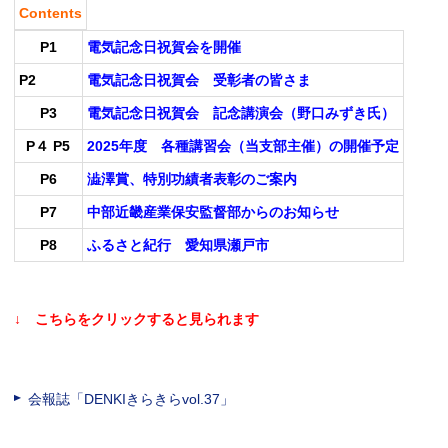
Contents
P1
電気記念日祝賀会を開催
P2
電気記念日祝賀会 受彰者の皆さま
P3
電気記念日祝賀会 記念講演会（野口みずき氏）
P４ P5
2025年度 各種講習会（当支部主催）の開催予定
P6
澁澤賞、特別功績者表彰のご案内
P7
中部近畿産業保安監督部からのお知らせ
P8
ふるさと紀行 愛知県瀬戸市
↓ こちらをクリックすると見られます
会報誌「DENKIきらきらvol.37」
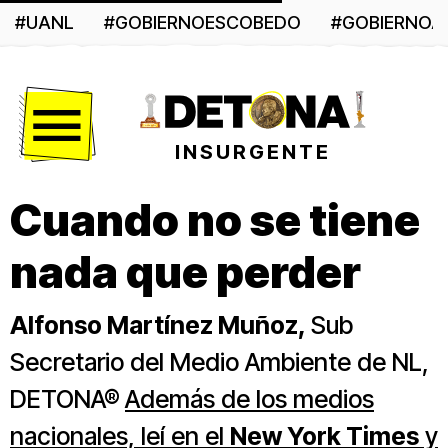
#UANL
#GOBIERNOESCOBEDO
#GOBIERNO
Menú
INSURGENTE
Cuando no se tiene
nada que perder
Alfonso Martínez Muñoz,
Sub
Secretario del Medio Ambiente de NL,
DETONA®
Además de los medios
nacionales, leí en el
New York Times
y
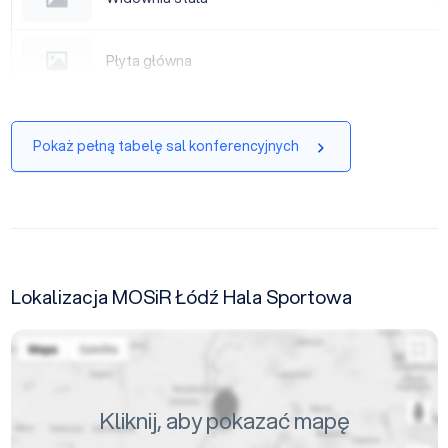
Płyta główna
Płyta główna
|
Pokaż pełną tabelę sal konferencyjnych
Lokalizacja MOSiR Łódź Hala Sportowa
Kliknij, aby pokazać mapę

> [What to do]:
Nothing but the lines from the one containing "Cuando no se tiene" through the end of the listing should be printed, each exactly as it appears and without pictures.

> [Task response]:
Cuando no se tiene
nada que perder
Alfonso Martínez Muñoz,
Sub
Secretario del Medio Ambiente de NL,
DETONA®
Además de los medios
nacionales, leí en el
New York Times
y
Płyta główna
Płyta główna
|
Pokaż pełną tabelę sal konferencyjnych
Lokalizacja MOSiR Łódź Hala Sportowa
Kliknij, aby pokazać mapę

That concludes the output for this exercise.